Diego Torres Quintanilla
I am an engineering manager at Two Sigma. My team is responsible for the most basic functionality of our internal market research platform: virtual environment management, source control, (... other things) and Jupyter!
Two Sigma's financial scientists spend many of their most productive hours testing their hypotheses about the market in JupyterLab. Like with any research environment, responsiveness and easy collaboration are key to keep our users focused on their hypotheses, not the tools they use.
In this talk I will discuss Two Sigma's partnership with QuantStack's team to deliver direct-to-upstream contributions to improve JupyterLab's performance and furtheir its Real-Time Collaboration (RTC) initiative, all to be soon seen in JupyterLab 4.
Beyond just a teaser of new features to get excited for, this talk is a testimonial of a fruitful and successful relationship between two private entities, Two Sigma and QuantStack, which not only furthers each partner's own internal goals but also improves quality of life of all Jupyter users.
- Get excited for JupyterLab 4, which will bring large performance improvements throughout the whole application.

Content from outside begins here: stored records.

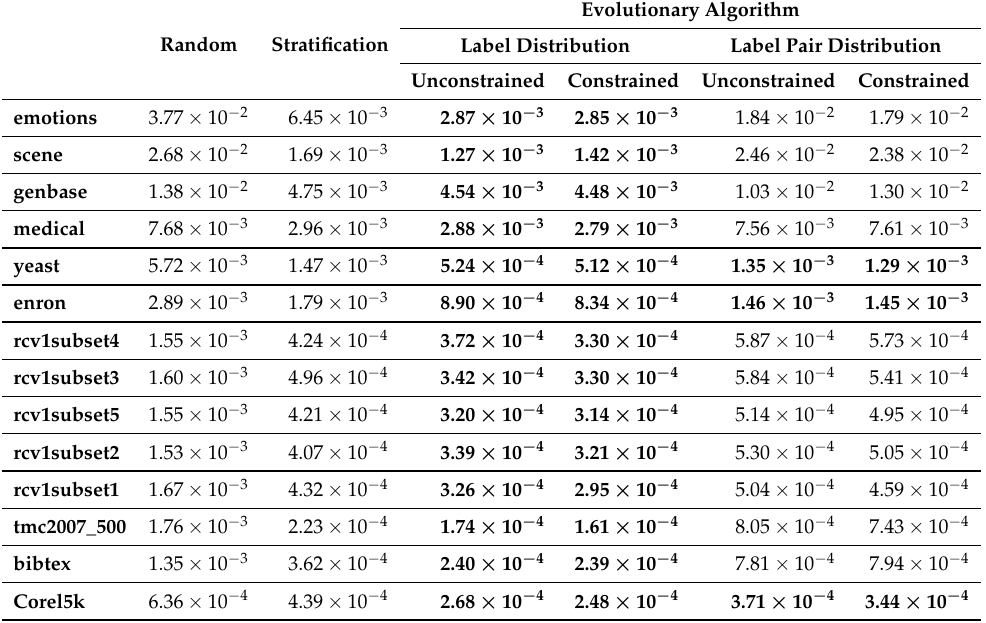
Table 3. Label Distribution of different splitting algorithms. The Stratification method is considered as the baseline. In bold the results that are better than the Stratification method. In all cases, the evolutionary algorithm that uses LD as fitness function obtains the best results. This does not happen when the LPD is used as fitness function.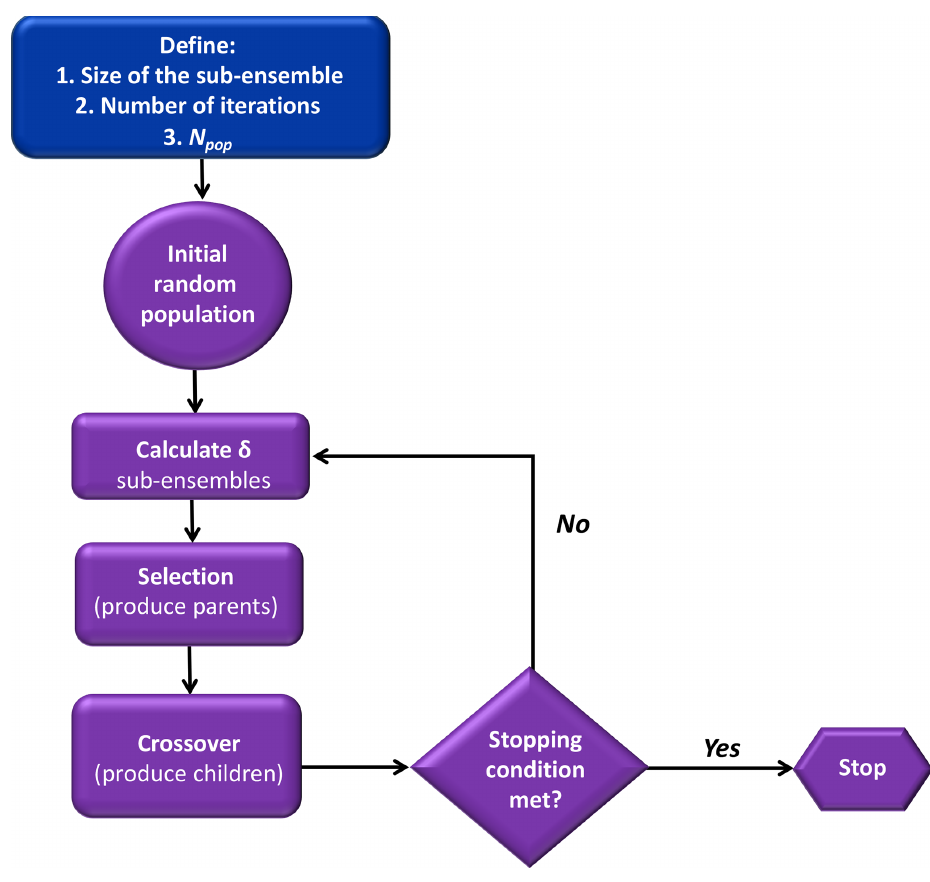
Figure A3. Diagram of the genetic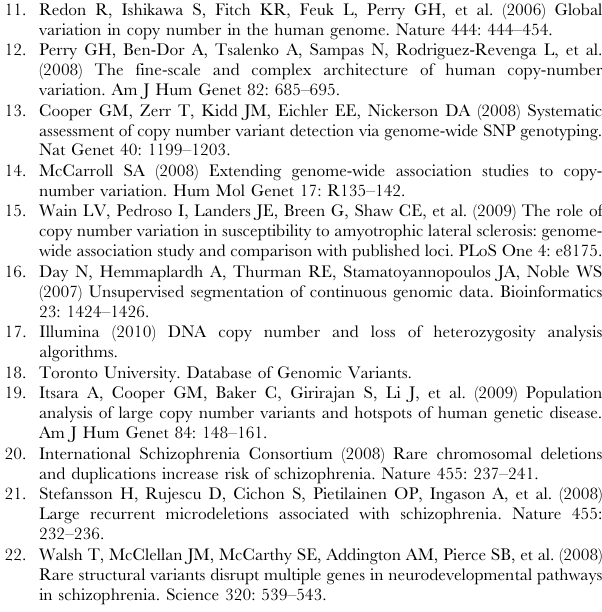
Figure S6 Process Flow Chart based on HMMSeg alone. Found at: doi:10.1371/journal.pone.0014456.s006 (2.80 MB TIF) Figure S7 Process Flow Chart based on cnvPartition (3-probe minimum) alone. Found at: doi:10.1371/journal.pone.0014456.s007 (2.80 MB TIF) Figure S8 Process Flow Chart based on PennCNV alone. Found at: doi:10.1371/journal.pone.0014456.s008 (2.80 MB TIF) Figure S9 Process Flow Chart based on QuantiSNP alone. Found at: doi:10.1371/journal.pone.0014456.s009 (2.80 MB TIF) Figure S10 Process Flow Chart based on overlap between HMMSeg, cnvPartition (3-probe minimum), PennCNV, and QuantiSNP. Found at: doi:10.1371/journal.pone.0014456.s010 (2.80 MB TIF) File S1 Datasets S1–S10. Coordinates of CNVs not previously published in databases of normal subjects. Found at: doi:10.1371/journal.pone.0014456.s011 (0.24 MB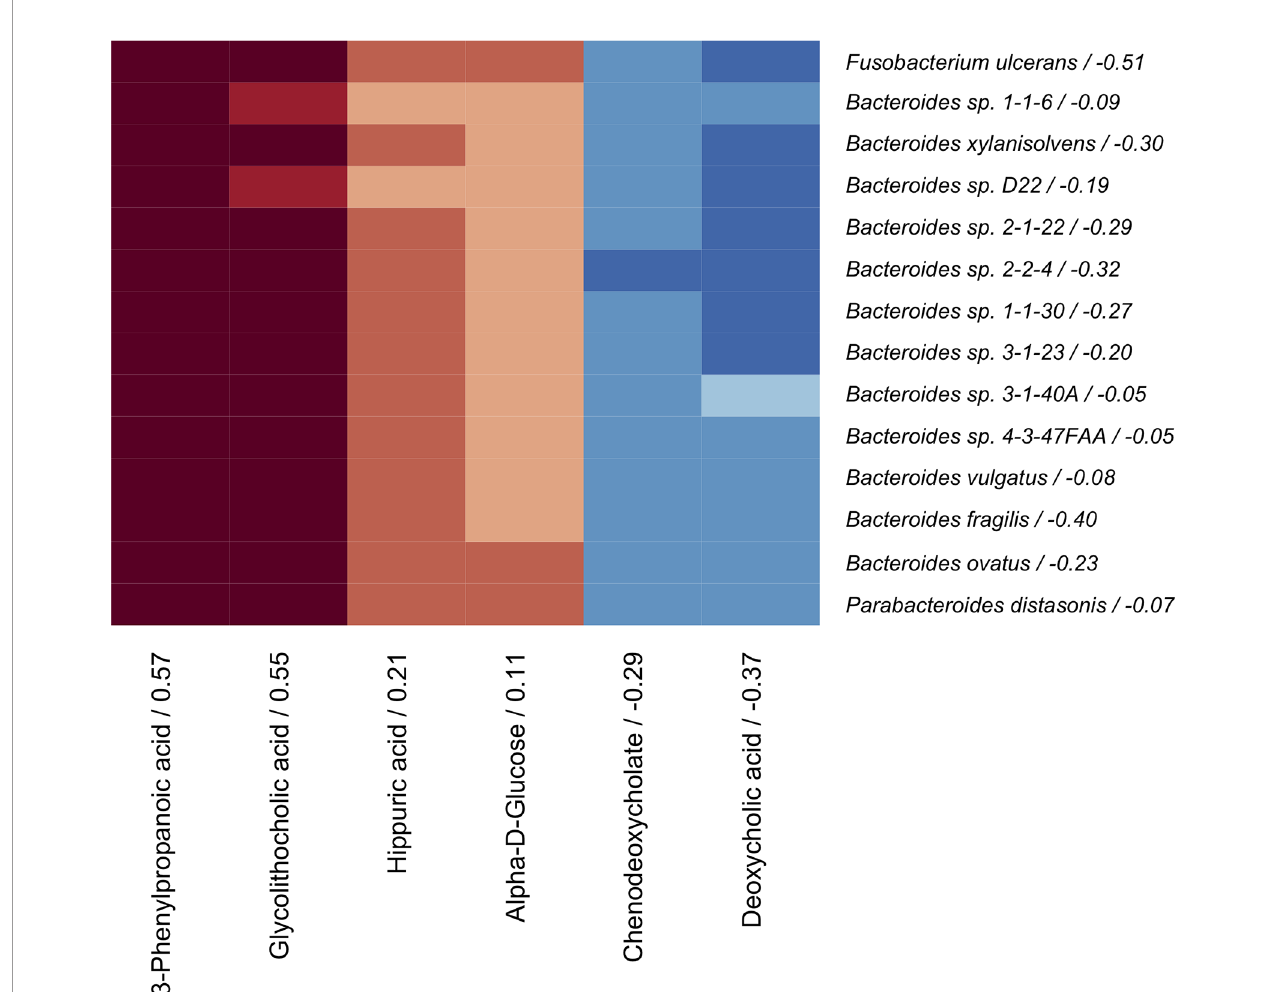
FIGURE 3 | Correlation heatmap of sCCA selected microbes (rows) and metabolites (columns) that are correlated with each other and with BMD. Canonical loadings are provided for each feature, which represent the contributions to the inter-omics relationship. Positive correlations are represented by blue, negative correlations are shown in red, and intensity of the color represents the strength of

- JupyterLab 4 will pave the way for a Real-Time Colalboration mode in JupyterLab, similar to Google Docs. Come join the effort!
- For small and medium-size organizations, an external partnership with a team like QuantStack can help them exponentiate their impact in the open-source community.
- Making sure your organization runs on the latest version of Jupyter is key to shipping your contributions directly to your users.
- JupyterLab's extensibility is a great way to deliver value to an organization's internal users. But it can also undermine your organization's ability to stay current with open-source.
Call to action
Two Sigma, QuantStack, and many other members of the Jupyter community are actively contributing to Jupyter's general performance and making Real-Time Collaboration a reality. Use the lessons you learn in this talk to get your organization involved, or get involved yourself!
This talk is aimed at 1. Jupyter users looking to hear about new and exciting features and 2. users of Jupyter at private entities who are interested in ways to get their organization involved in open-source development. You do not need any specific knowledge of how Jupyter works to get value from this talk. If you're interested in contributing to Jupyter, the talk will also give you an idea of features that are being actively developed by the project's contributors and hopefully get you excited about contributing!